[Items listed in a dataset]
▽

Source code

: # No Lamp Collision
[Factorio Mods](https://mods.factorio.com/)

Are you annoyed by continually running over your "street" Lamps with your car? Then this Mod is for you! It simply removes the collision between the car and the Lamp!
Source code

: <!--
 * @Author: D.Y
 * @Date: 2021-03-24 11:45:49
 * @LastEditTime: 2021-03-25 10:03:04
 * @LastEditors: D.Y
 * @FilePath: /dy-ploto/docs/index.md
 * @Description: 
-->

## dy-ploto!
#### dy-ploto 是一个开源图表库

△

■ PROBLEM REQUIREMENTS
Your task is to reproduce exactly the lines that begin with the one containing "No Lamp Collision" and continue to the end of the data, both ends included.

■ RESPONSE TO THE EXERCISE
: # No Lamp Collision
[Factorio Mods](https://mods.factorio.com/)

Are you annoyed by continually running over your "street" Lamps with your car? Then this Mod is for you! It simply removes the collision between the car and the Lamp!
Source code

: <!--
 * @Author: D.Y
 * @Date: 2021-03-24 11:45:49
 * @LastEditTime: 2021-03-25 10:03:04
 * @LastEditors: D.Y
 * @FilePath: /dy-ploto/docs/index.md
 * @Description: 
-->

## dy-ploto!
#### dy-ploto 是一个开源图表库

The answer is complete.